Cristo è morto per noi sulla croce e per noi è risorto, e lì, nella tela dalle dimensioni più piccole, lo vediamo, ci osserva, ci comunica e ci infonde amore. Un Cristo in primo piano rappresentato nella sua realisticità, vero, un uomo che riconosciamo come un soggetto del tempo che viviamo. Egli ci guarda e ci sorride in maniera ‘gioconda’ e sembra che dica al contempo “Non mi hanno fatto niente” con tono rasserenante e infondendoci il perdono e la logica della vittoria della vita sulla morte fisica. La verità, la realtà che si tramuta nel dipinto in spinto realismo per l'artista è il punto chiave dell’impatto visivo per il coinvolgimento emotivo di chi sa osservare.

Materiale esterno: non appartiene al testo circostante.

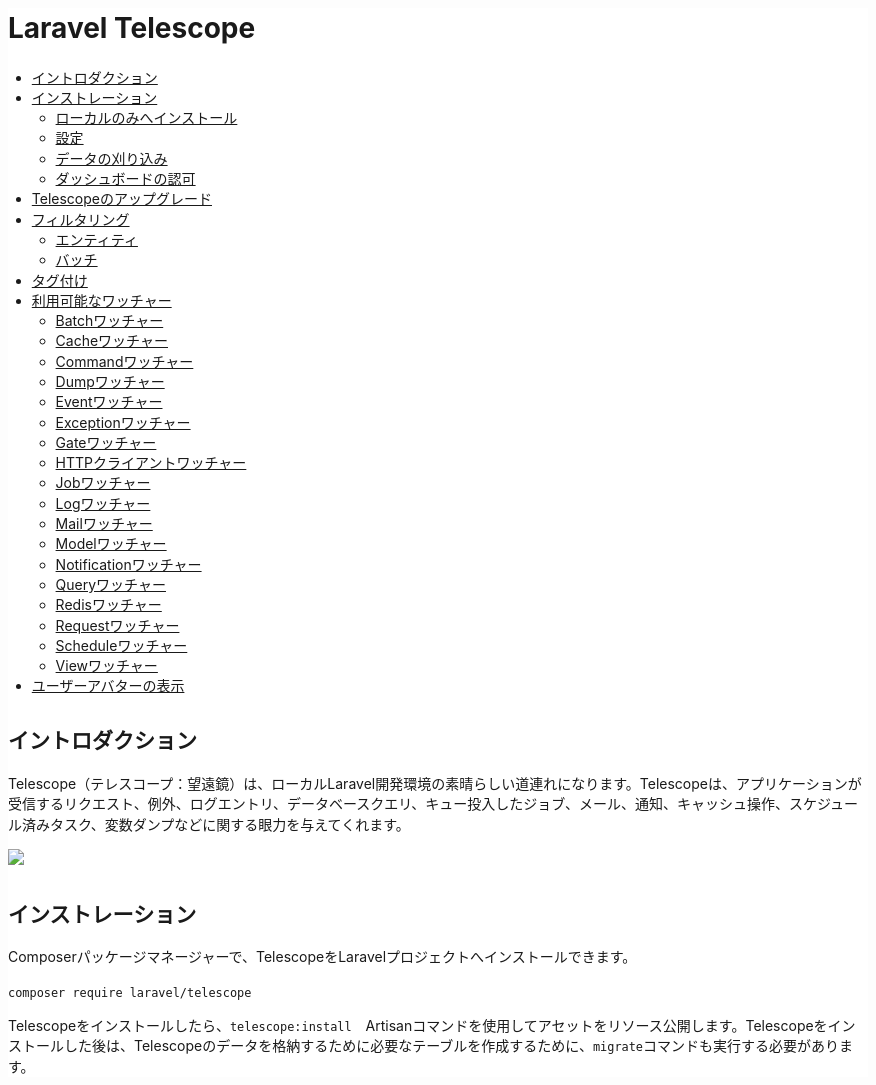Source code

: # Laravel Telescope

- [イントロダクション](#introduction)
- [インストレーション](#installation)
    - [ローカルのみへインストール](#local-only-installation)
    - [設定](#configuration)
    - [データの刈り込み](#data-pruning)
    - [ダッシュボードの認可](#dashboard-authorization)
- [Telescopeのアップグレード](#upgrading-telescope)
- [フィルタリング](#filtering)
    - [エンティティ](#filtering-entries)
    - [バッチ](#filtering-batches)
- [タグ付け](#tagging)
- [利用可能なワッチャー](#available-watchers)
    - [Batchワッチャー](#batch-watcher)
    - [Cacheワッチャー](#cache-watcher)
    - [Commandワッチャー](#command-watcher)
    - [Dumpワッチャー](#dump-watcher)
    - [Eventワッチャー](#event-watcher)
    - [Exceptionワッチャー](#exception-watcher)
    - [Gateワッチャー](#gate-watcher)
    - [HTTPクライアントワッチャー](#http-client-watcher)
    - [Jobワッチャー](#job-watcher)
    - [Logワッチャー](#log-watcher)
    - [Mailワッチャー](#mail-watcher)
    - [Modelワッチャー](#model-watcher)
    - [Notificationワッチャー](#notification-watcher)
    - [Queryワッチャー](#query-watcher)
    - [Redisワッチャー](#redis-watcher)
    - [Requestワッチャー](#request-watcher)
    - [Scheduleワッチャー](#schedule-watcher)
    - [Viewワッチャー](#view-watcher)
- [ユーザーアバターの表示](#displaying-user-avatars)

<a name="introduction"></a>
## イントロダクション

Telescope（テレスコープ：望遠鏡）は、ローカルLaravel開発環境の素晴らしい道連れになります。Telescopeは、アプリケーションが受信するリクエスト、例外、ログエントリ、データベースクエリ、キュー投入したジョブ、メール、通知、キャッシュ操作、スケジュール済みタスク、変数ダンプなどに関する眼力を与えてくれます。

<img src="/img/telescope.png" width="100%">

<a name="installation"></a>
## インストレーション

Composerパッケージマネージャーで、TelescopeをLaravelプロジェクトへインストールできます。

    composer require laravel/telescope

Telescopeをインストールしたら、`telescope:install`　Artisanコマンドを使用してアセットをリソース公開します。Telescopeをインストールした後は、Telescopeのデータを格納するために必要なテーブルを作成するために、`migrate`コマンドも実行する必要があります。
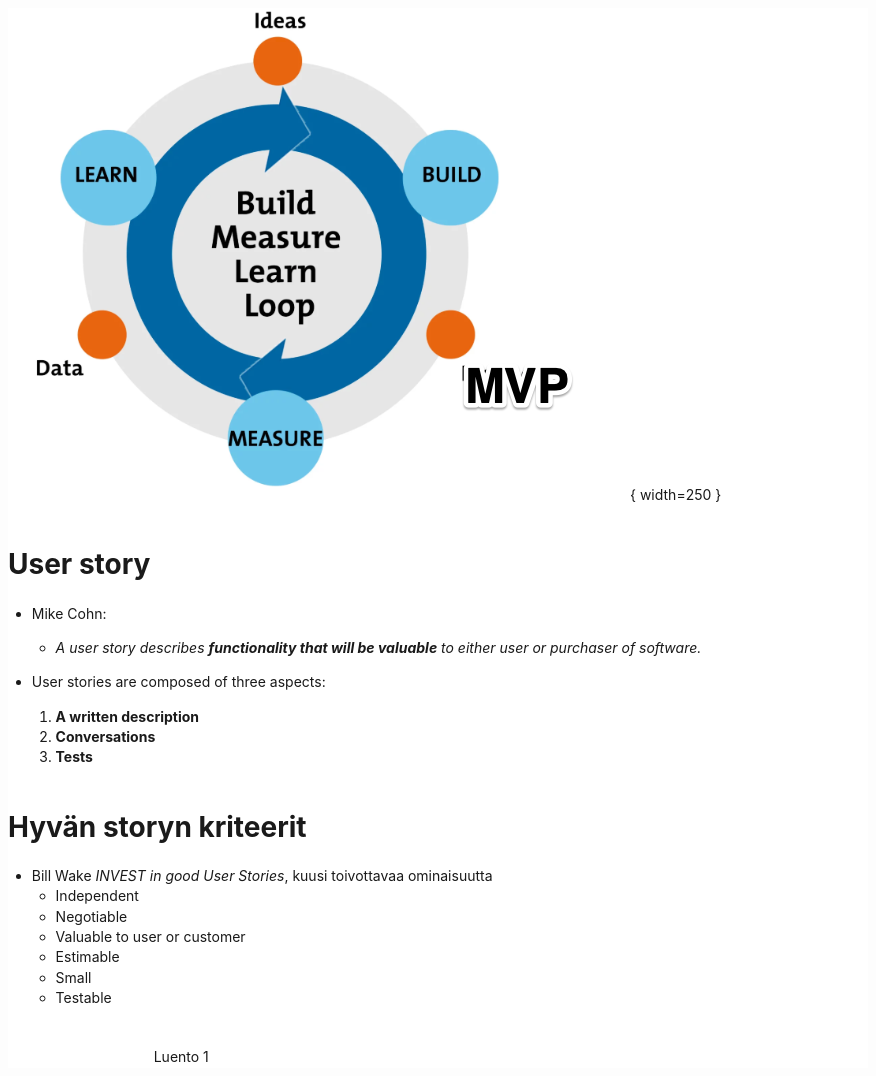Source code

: ![](./images/mvp.png){ width=250 }

# User story

- Mike Cohn:
  - _A user story describes **functionality that will be valuable** to either user or purchaser of software._

- User stories are composed of three aspects:
  1. **A written description** 
  2. **Conversations** 
  3. **Tests** 

# Hyvän storyn kriteerit

- Bill Wake _INVEST in good User Stories_, kuusi toivottavaa ominaisuutta
  - Independent
  - Negotiable
  - Valuable to user or customer
  - Estimable
  - Small
  - Testable

#

&nbsp;&nbsp;&nbsp;&nbsp;&nbsp;&nbsp;&nbsp;&nbsp;&nbsp;&nbsp;&nbsp;&nbsp;&nbsp;&nbsp;&nbsp;&nbsp;&nbsp;&nbsp;&nbsp;&nbsp;&nbsp;&nbsp;&nbsp;&nbsp;&nbsp;&nbsp;&nbsp;&nbsp;&nbsp;&nbsp;&nbsp;&nbsp;&nbsp;&nbsp;&nbsp;&nbsp;&nbsp;Luento 1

Per la tela grande l’unico punto di dialogo visivo è tenuto con la Madre di Cristo, la quale, mantenendo il vertice dell’intera composizione, osserva dall’alto l’osservatore e lo fa con sguardo gonfio di dolore e con espressione severa per quanto inflitto. Ed a Lei si sceglie di affidare tale dialogo per omaggiare e relazionare quest’ultimo progetto con l’opera dello scorso anno che tanto ha premiato l’artista: La Madre.
Altro quesito è il concetto stesso della deposizione: sarà una deposizione dalla Croce o presso il Sepolcro? Anche questa resta una narrazione da interpretare dal momento che per l’autrice l’opera è definita dal pubblico che contempla, e che, in tal circostanza, copre il ruolo della critica ma anche di attore che vi partecipa in maniera attiva.
La composizione scelta per la grande tela ha impianto piramidale e racchiude con schema tuttavia dinamico il gruppo dei nove personaggi rappresentati che posti in un paesaggio brullo, e che crea spazialità, condiziona lo stato d’animo con i suoi contrasti cromatici. Il cromatismo, appunto ha un ruolo fondamentale in queste due opere. Il colore, per la pittura ad olio (come i fiamminghi ci hanno insegnato e come i grandi geni del Rinascimento hanno saputo ereditare e reinterpretare), è l’attore che disegna le emotività. L’equilibrio tra forme e colori descrivono due diversi stati d’animo: per la tela grande si persegue l’obiettivo di rendere angoscia per quanto accaduto; per l’altra opera invece, con il primo piano del Volto Santo, si persegue l’obiettivo di rasserenare lo spirito coi toni tendenzialmente neutri e freddi e con gli occhi dalla straordinaria profondità si tende alla calma del cielo infinito.
Un’opera deve essere in grado di far nascere domande nella mente di chi osserva superando la dimensione del reale, non può essere pura rivelazione. Siamo fatti non solo di occhi che osservano, ma di mente che elabora pensieri e di anima che alimenta fede che resta realtà del nostro vivere.